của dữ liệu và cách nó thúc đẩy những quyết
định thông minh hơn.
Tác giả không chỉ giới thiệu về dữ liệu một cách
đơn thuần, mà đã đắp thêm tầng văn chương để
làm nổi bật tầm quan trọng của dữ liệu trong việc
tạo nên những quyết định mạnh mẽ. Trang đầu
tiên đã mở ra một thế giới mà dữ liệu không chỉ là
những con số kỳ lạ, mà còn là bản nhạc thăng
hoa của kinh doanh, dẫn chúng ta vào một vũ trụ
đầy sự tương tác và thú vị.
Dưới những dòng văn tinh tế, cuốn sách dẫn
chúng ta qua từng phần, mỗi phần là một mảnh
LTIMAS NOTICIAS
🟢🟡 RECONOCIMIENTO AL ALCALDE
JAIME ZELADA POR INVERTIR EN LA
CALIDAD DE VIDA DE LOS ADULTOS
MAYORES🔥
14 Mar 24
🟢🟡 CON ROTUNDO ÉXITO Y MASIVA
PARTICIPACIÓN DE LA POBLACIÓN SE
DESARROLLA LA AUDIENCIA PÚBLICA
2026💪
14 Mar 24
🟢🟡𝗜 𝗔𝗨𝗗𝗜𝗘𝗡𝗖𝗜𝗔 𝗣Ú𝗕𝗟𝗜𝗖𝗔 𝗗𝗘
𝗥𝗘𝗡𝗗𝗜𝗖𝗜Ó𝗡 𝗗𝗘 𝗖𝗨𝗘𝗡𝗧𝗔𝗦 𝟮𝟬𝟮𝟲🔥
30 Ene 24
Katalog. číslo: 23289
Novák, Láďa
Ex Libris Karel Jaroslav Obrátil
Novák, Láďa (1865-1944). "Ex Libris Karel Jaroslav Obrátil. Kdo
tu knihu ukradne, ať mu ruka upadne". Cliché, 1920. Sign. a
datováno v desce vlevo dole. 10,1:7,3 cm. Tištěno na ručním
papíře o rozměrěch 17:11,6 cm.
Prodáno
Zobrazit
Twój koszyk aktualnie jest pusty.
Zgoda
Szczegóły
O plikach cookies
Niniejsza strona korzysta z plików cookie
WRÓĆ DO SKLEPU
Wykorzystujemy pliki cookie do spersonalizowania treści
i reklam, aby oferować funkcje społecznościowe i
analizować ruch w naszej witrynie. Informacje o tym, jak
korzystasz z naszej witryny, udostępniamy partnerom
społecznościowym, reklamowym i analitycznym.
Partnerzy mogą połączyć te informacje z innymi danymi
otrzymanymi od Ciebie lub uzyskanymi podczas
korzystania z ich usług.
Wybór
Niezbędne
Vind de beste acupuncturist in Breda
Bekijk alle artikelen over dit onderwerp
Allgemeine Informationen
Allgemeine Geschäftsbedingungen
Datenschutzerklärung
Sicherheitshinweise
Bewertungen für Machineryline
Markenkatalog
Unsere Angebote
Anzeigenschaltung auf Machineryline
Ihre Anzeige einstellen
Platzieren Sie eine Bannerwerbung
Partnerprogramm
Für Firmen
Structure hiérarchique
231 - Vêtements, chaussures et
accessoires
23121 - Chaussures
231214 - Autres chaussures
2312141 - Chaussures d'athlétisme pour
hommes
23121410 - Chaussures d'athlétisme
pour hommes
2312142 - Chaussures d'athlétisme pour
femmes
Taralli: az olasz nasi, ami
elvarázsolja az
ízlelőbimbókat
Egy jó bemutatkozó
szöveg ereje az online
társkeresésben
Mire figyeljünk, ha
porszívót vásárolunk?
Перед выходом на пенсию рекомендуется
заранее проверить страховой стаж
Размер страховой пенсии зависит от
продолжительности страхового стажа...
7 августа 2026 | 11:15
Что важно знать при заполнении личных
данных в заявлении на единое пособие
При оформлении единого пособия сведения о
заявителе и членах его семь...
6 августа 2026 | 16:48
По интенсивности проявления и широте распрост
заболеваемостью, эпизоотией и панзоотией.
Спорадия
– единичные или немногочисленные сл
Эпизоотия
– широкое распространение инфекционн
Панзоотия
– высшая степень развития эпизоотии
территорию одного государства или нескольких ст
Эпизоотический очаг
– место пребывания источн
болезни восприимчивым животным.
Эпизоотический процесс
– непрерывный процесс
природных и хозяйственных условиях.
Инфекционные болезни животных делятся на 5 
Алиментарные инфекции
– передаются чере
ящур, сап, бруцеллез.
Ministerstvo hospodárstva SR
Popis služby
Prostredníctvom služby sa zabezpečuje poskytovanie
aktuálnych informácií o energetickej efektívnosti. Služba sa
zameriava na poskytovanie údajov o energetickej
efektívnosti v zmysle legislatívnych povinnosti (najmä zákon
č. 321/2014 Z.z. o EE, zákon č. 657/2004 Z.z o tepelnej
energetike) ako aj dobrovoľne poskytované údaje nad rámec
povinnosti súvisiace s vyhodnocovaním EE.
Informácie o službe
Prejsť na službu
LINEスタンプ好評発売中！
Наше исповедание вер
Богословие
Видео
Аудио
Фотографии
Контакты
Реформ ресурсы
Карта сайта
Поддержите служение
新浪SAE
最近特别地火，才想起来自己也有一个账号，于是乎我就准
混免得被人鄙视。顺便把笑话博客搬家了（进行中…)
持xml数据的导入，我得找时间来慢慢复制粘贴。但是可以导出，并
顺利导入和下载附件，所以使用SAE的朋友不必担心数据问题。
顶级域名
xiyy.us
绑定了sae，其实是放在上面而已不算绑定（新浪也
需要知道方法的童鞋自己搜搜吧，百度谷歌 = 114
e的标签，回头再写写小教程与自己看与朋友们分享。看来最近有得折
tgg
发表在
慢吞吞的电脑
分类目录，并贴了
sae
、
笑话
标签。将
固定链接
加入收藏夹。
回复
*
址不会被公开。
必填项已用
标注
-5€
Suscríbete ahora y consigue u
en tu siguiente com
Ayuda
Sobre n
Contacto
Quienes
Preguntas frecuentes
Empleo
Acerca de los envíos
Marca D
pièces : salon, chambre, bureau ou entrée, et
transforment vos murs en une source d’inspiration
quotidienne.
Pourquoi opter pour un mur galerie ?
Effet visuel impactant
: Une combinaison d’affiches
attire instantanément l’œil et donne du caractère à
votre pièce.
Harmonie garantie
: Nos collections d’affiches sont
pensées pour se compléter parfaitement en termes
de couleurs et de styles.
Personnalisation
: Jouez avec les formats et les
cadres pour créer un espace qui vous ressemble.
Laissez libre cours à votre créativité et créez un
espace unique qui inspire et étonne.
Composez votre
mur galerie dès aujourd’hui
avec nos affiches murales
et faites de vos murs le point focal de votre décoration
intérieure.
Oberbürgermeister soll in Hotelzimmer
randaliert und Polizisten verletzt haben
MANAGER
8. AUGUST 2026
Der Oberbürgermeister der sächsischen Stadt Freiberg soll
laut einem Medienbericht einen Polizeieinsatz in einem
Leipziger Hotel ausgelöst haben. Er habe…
- - - - - - -
WHAT IS BEING ASKED: Write out the records above again, swapping "Zgoda" for "Akceptuję" wherever it occurs and leaving every other character unchanged.

WRITTEN REPLY:
của dữ liệu và cách nó thúc đẩy những quyết
định thông minh hơn.
Tác giả không chỉ giới thiệu về dữ liệu một cách
đơn thuần, mà đã đắp thêm tầng văn chương để
làm nổi bật tầm quan trọng của dữ liệu trong việc
tạo nên những quyết định mạnh mẽ. Trang đầu
tiên đã mở ra một thế giới mà dữ liệu không chỉ là
những con số kỳ lạ, mà còn là bản nhạc thăng
hoa của kinh doanh, dẫn chúng ta vào một vũ trụ
đầy sự tương tác và thú vị.
Dưới những dòng văn tinh tế, cuốn sách dẫn
chúng ta qua từng phần, mỗi phần là một mảnh
LTIMAS NOTICIAS
🟢🟡 RECONOCIMIENTO AL ALCALDE
JAIME ZELADA POR INVERTIR EN LA
CALIDAD DE VIDA DE LOS ADULTOS
MAYORES🔥
14 Mar 24
🟢🟡 CON ROTUNDO ÉXITO Y MASIVA
PARTICIPACIÓN DE LA POBLACIÓN SE
DESARROLLA LA AUDIENCIA PÚBLICA
2026💪
14 Mar 24
🟢🟡𝗜 𝗔𝗨𝗗𝗜𝗘𝗡𝗖𝗜𝗔 𝗣Ú𝗕𝗟𝗜𝗖𝗔 𝗗𝗘
𝗥𝗘𝗡𝗗𝗜𝗖𝗜Ó𝗡 𝗗𝗘 𝗖𝗨𝗘𝗡𝗧𝗔𝗦 𝟮𝟬𝟮𝟲🔥
30 Ene 24
Katalog. číslo: 23289
Novák, Láďa
Ex Libris Karel Jaroslav Obrátil
Novák, Láďa (1865-1944). "Ex Libris Karel Jaroslav Obrátil. Kdo
tu knihu ukradne, ať mu ruka upadne". Cliché, 1920. Sign. a
datováno v desce vlevo dole. 10,1:7,3 cm. Tištěno na ručním
papíře o rozměrěch 17:11,6 cm.
Prodáno
Zobrazit
Twój koszyk aktualnie jest pusty.
Akceptuję
Szczegóły
O plikach cookies
Niniejsza strona korzysta z plików cookie
WRÓĆ DO SKLEPU
Wykorzystujemy pliki cookie do spersonalizowania treści
i reklam, aby oferować funkcje społecznościowe i
analizować ruch w naszej witrynie. Informacje o tym, jak
korzystasz z naszej witryny, udostępniamy partnerom
społecznościowym, reklamowym i analitycznym.
Partnerzy mogą połączyć te informacje z innymi danymi
otrzymanymi od Ciebie lub uzyskanymi podczas
korzystania z ich usług.
Wybór
Niezbędne
Vind de beste acupuncturist in Breda
Bekijk alle artikelen over dit onderwerp
Allgemeine Informationen
Allgemeine Geschäftsbedingungen
Datenschutzerklärung
Sicherheitshinweise
Bewertungen für Machineryline
Markenkatalog
Unsere Angebote
Anzeigenschaltung auf Machineryline
Ihre Anzeige einstellen
Platzieren Sie eine Bannerwerbung
Partnerprogramm
Für Firmen
Structure hiérarchique
231 - Vêtements, chaussures et
accessoires
23121 - Chaussures
231214 - Autres chaussures
2312141 - Chaussures d'athlétisme pour
hommes
23121410 - Chaussures d'athlétisme
pour hommes
2312142 - Chaussures d'athlétisme pour
femmes
Taralli: az olasz nasi, ami
elvarázsolja az
ízlelőbimbókat
Egy jó bemutatkozó
szöveg ereje az online
társkeresésben
Mire figyeljünk, ha
porszívót vásárolunk?
Перед выходом на пенсию рекомендуется
заранее проверить страховой стаж
Размер страховой пенсии зависит от
продолжительности страхового стажа...
7 августа 2026 | 11:15
Что важно знать при заполнении личных
данных в заявлении на единое пособие
При оформлении единого пособия сведения о
заявителе и членах его семь...
6 августа 2026 | 16:48
По интенсивности проявления и широте распрост
заболеваемостью, эпизоотией и панзоотией.
Спорадия
– единичные или немногочисленные сл
Эпизоотия
– широкое распространение инфекционн
Панзоотия
– высшая степень развития эпизоотии
территорию одного государства или нескольких ст
Эпизоотический очаг
– место пребывания источн
болезни восприимчивым животным.
Эпизоотический процесс
– непрерывный процесс
природных и хозяйственных условиях.
Инфекционные болезни животных делятся на 5 
Алиментарные инфекции
– передаются чере
ящур, сап, бруцеллез.
Ministerstvo hospodárstva SR
Popis služby
Prostredníctvom služby sa zabezpečuje poskytovanie
aktuálnych informácií o energetickej efektívnosti. Služba sa
zameriava na poskytovanie údajov o energetickej
efektívnosti v zmysle legislatívnych povinnosti (najmä zákon
č. 321/2014 Z.z. o EE, zákon č. 657/2004 Z.z o tepelnej
energetike) ako aj dobrovoľne poskytované údaje nad rámec
povinnosti súvisiace s vyhodnocovaním EE.
Informácie o službe
Prejsť na službu
LINEスタンプ好評発売中！
Наше исповедание вер
Богословие
Видео
Аудио
Фотографии
Контакты
Реформ ресурсы
Карта сайта
Поддержите служение
新浪SAE
最近特别地火，才想起来自己也有一个账号，于是乎我就准
混免得被人鄙视。顺便把笑话博客搬家了（进行中…)
持xml数据的导入，我得找时间来慢慢复制粘贴。但是可以导出，并
顺利导入和下载附件，所以使用SAE的朋友不必担心数据问题。
顶级域名
xiyy.us
绑定了sae，其实是放在上面而已不算绑定（新浪也
需要知道方法的童鞋自己搜搜吧，百度谷歌 = 114
e的标签，回头再写写小教程与自己看与朋友们分享。看来最近有得折
tgg
发表在
慢吞吞的电脑
分类目录，并贴了
sae
、
笑话
标签。将
固定链接
加入收藏夹。
回复
*
址不会被公开。
必填项已用
标注
-5€
Suscríbete ahora y consigue u
en tu siguiente com
Ayuda
Sobre n
Contacto
Quienes
Preguntas frecuentes
Empleo
Acerca de los envíos
Marca D
pièces : salon, chambre, bureau ou entrée, et
transforment vos murs en une source d’inspiration
quotidienne.
Pourquoi opter pour un mur galerie ?
Effet visuel impactant
: Une combinaison d’affiches
attire instantanément l’œil et donne du caractère à
votre pièce.
Harmonie garantie
: Nos collections d’affiches sont
pensées pour se compléter parfaitement en termes
de couleurs et de styles.
Personnalisation
: Jouez avec les formats et les
cadres pour créer un espace qui vous ressemble.
Laissez libre cours à votre créativité et créez un
espace unique qui inspire et étonne.
Composez votre
mur galerie dès aujourd’hui
avec nos affiches murales
et faites de vos murs le point focal de votre décoration
intérieure.
Oberbürgermeister soll in Hotelzimmer
randaliert und Polizisten verletzt haben
MANAGER
8. AUGUST 2026
Der Oberbürgermeister der sächsischen Stadt Freiberg soll
laut einem Medienbericht einen Polizeieinsatz in einem
Leipziger Hotel ausgelöst haben. Er habe…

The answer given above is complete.